The Bright Future of Community Solar

NIKITA NAIR

In looking at the transition to using 100% renewable energy, it is crucial to see how we can integrate every household into this path. Community solar acts as a bridge from traditional renewable energy to more convenient energy models that can entice customers previously barred from participating in solar energy. Though community solar represents a small portion of the renewables industry, it has been catching on in popularity, growing on average 121% annually since 2010. The implementation of more community solar projects into the current American energy pipeline will serve a dual purpose of better equipping us for the energy transition ahead and effectively saving money for consumers on their energy costs. 

The first question that must be answered is what community solar initiatives even entail. The Department of Energy defines community solar as “any solar project or purchasing program, within a geographic area, in which the benefits of a solar project flow to multiple customers” Essentially, it works by having another entity (rather than an individual household) own solar panels and then sell either ownership of those panels or the electricity produced to individual households. Community solar programs are different from both traditional utility-scale projects and conventional solar options for consumers. When it comes to utility-scale projects (projects with a productive capacity of 10 megawatts or more), there are often a multitude of energy sources (i.e. a mix of renewables and fossil fuels) because the traditional rates are usually not locked against rising electricity prices. There is also a marked change from what it has usually looked like to participate in solar energy. Most are familiar with the idea of installing solar panels on rooftops and then receiving tax credits on their electricity bill. Through community solar programs, individuals can pay for panels that are installed “off-site” but still benefit from the tax credits. 

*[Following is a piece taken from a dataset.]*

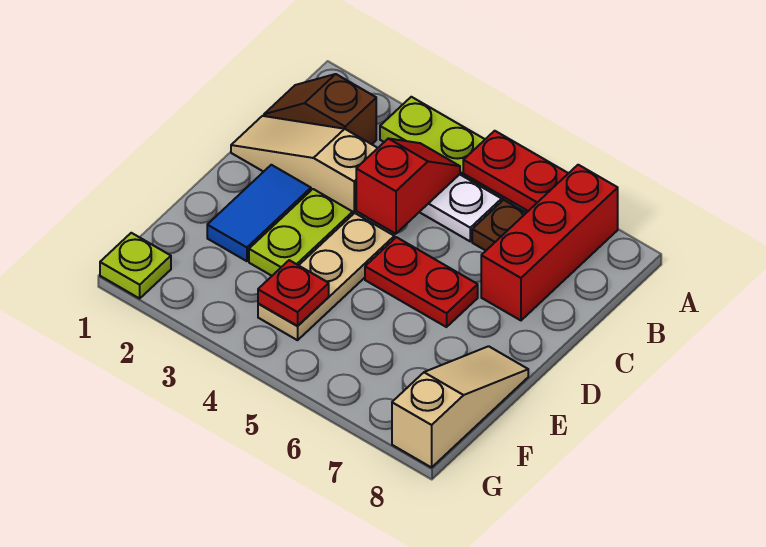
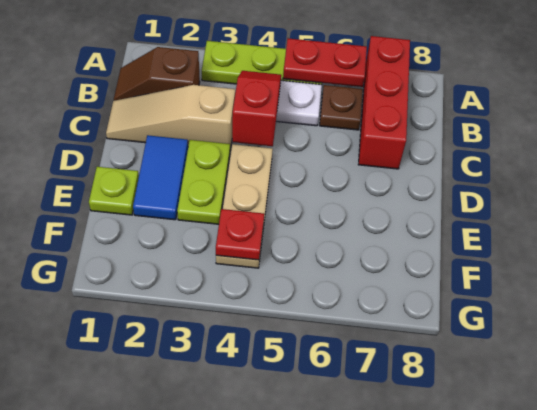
red 1x2 plate [365,237,478,327] -> none
tan 1x3 slope [392,346,528,467] -> none
lime 1x1 plate [100,233,171,298] -> lime 1x1 plate moved to [89,167,139,215]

The current model of installing solar panels on households presents significant logistical and financial barriers to many potential customers. A study by the National Renewable Energy Laboratory estimated that only 22-27% of residential rooftops were physically suitable for the installation of solar panels. Individuals living in apartments, renting their homes, or living in areas where they do not have reliable sunlight are all barred from installing and benefiting from solar panels. Participating in a community solar model also increases the convenience and flexibility for individuals looking to move. If they have installed solar panels in their own home, they cannot continue benefiting from that energy if they move. On the other hand, since community solar is based “off-site”, individuals can move and still participate in the project. There is, then of course, the steep financial cost associated with installing and maintaining solar panels. With community solar, individual households do not have to incur the cost of installing and maintaining solar panels, which can range anywhere from $15,000 to $25,000. Even though the physical cost is no longer the consumer’s responsibility, they can still benefit from tax credits, including the 30% Investment Tax Credit. Clean Energy Renewable Bonds and Renewable Energy Certificates (also referred to as carbon offsets or green tags) are included within a user’s energy bill. Depending on the state, individuals can also be privy to state-specific tax incentives.

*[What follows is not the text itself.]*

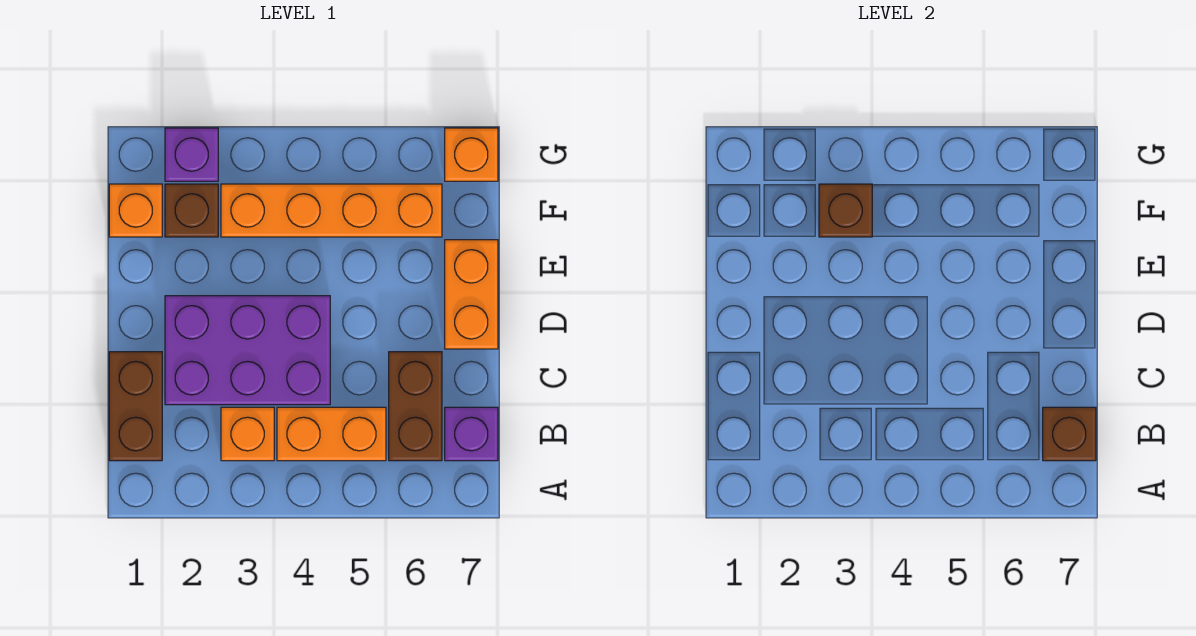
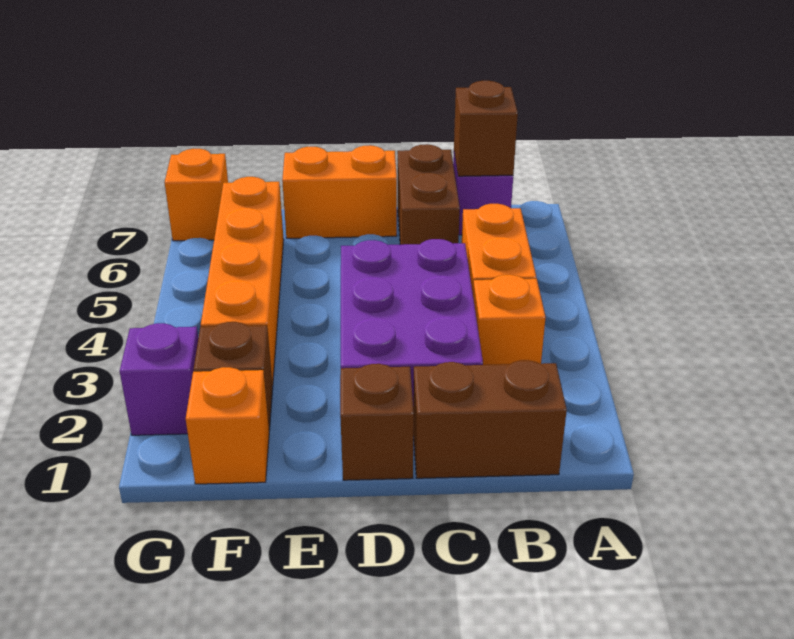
brown 1x2 brick [389,352,442,461] -> brown 1x2 brick turned to [398,144,460,245]
brown 1x1 brick [819,184,872,237] -> brown 1x1 brick moved to [340,364,414,480]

The inherent accessibility of community solar programs is behind support to make the transition to renewables more affordable and equitable. In July, the Biden Administration announced that $10 million from the Bipartisan Infrastructure Bill would go towards community solar initiatives and to create community solar jobs in underrepresented communities. Another provision calls for an additional 20-30% tax credit (on top of whatever is already available) for projects benefiting low-income residential buildings and communities. The Biden Administration’s strong backing of community solar programs could see low-income households having a considerably smaller energy bill. According to a study conducted by researchers at George Washington University, low-income households currently spend an average of 8.6% of earned income on electricity, almost 3 times higher than the rate for households considered to not be low-income. Community solar can play a tremendous role in reducing that economic strain on low-income households. Results from the Solar For All program (implemented in Washington D.C) that offered community solar subscriptions to households that were below 80% of the median income reduced the energy burden on consumers by almost 5%. In total, the program saw an offset of 50% of what electricity bills previously cost to consumers. In Massachusetts, average costs for low-income consumers could be reduced by 35%. Communities that have historically faced more challenges with the high economic burdens of traditional energy sources can alleviate those concerns and simultaneously reap the environmental benefits of having more accessible clean energy. 

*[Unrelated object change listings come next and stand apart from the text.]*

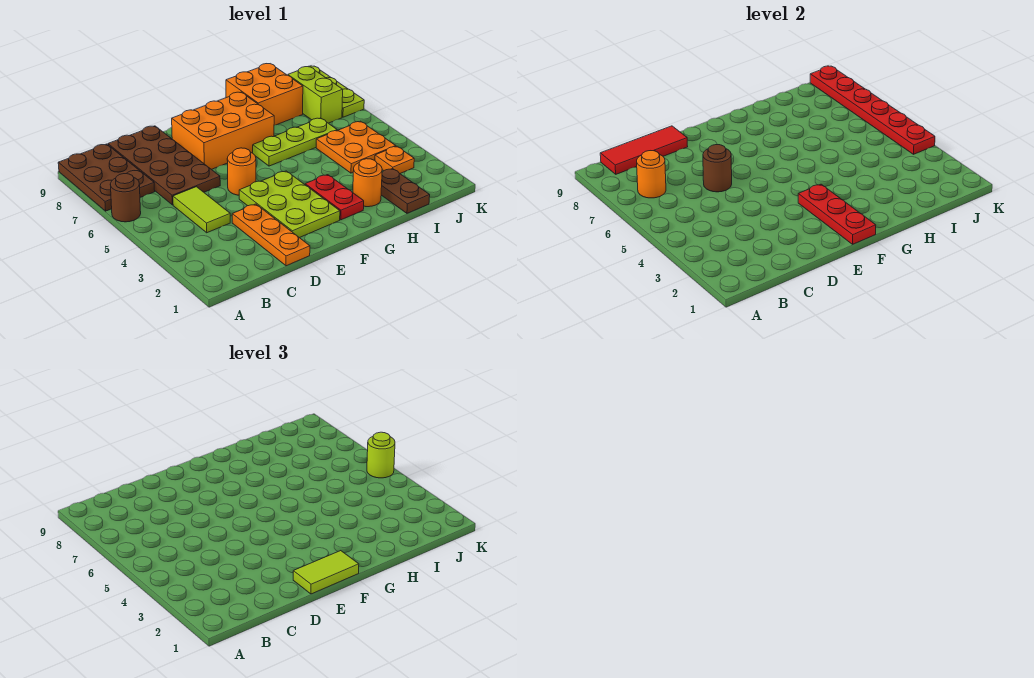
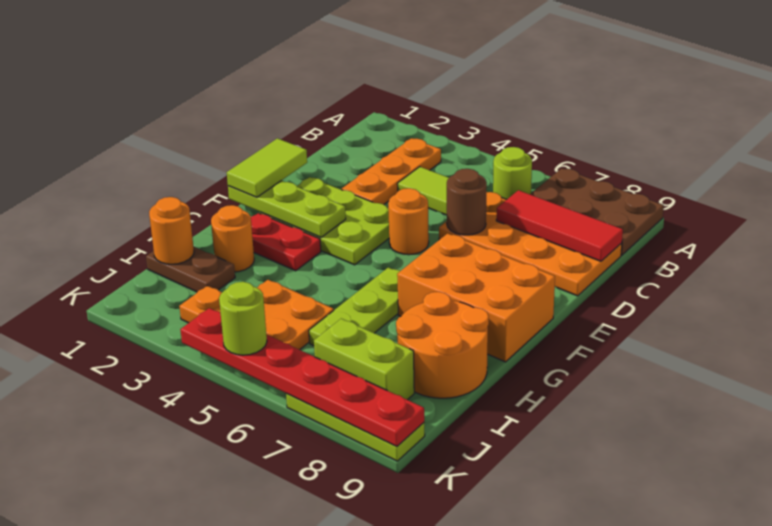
brown 1x1 round brick [110,174,141,222] -> none
none -> lime 1x1 round brick [493,147,532,199]
orange 1x1 round brick [637,151,666,198] -> orange 1x1 round brick moved to [149,197,194,264]
red 1x3 tile [600,126,688,174] -> red 1x3 tile turned to [496,190,623,261]
brown 2x4 plate [108,126,220,205] -> orange 2x4 plate [439,192,622,296]
orange 1x3 plate [232,204,310,266] -> orange 1x3 plate turned to [342,138,441,204]
orange 2x3 brick [172,92,274,169] -> orange 2x3 brick turned to [397,233,555,362]
red 1x3 plate [798,184,876,244] -> lime 1x3 plate [228,181,346,237]
orange 2x2 brick [226,64,303,125] -> orange 2x2 round brick [396,292,489,398]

The biggest concerns still extant with community solar have less to do with inherent flaws and more to do with varying state policy. One of the biggest questions remaining is how providers of community solar can more efficiently engage with consumers. One part of this has to do with the financial benefits; the information can be complicated and muddled considering that community solar incentives are not fully codified at the federal level. Many benefits differ by state, with legislation only present in 22 states. While more convenient in the long run, community solar can be more confusing for individual households to start participating in. There are many different options to join; those owned by utilities, third-parties (most commonly), and nonprofit organizations. It is not quite as simple as going through with one’s usual utilities provider. A report by the L.B.J School of Public Policy at the University of Texas focused on building regional knowledge with local audiences in mind and to build more coalitions between community solar groups in Texas to create unified messages. With community solar currently making up around 3200 mwAC of current capacity and with another projected 5 gigawatts of capacity added in the next five years, it’s important to pay close attention to roadmaps for the future. Though community solar is far from perfect, in opening up accessibility to new populations of consumers, it paves a more equitable path to an entirely renewable future.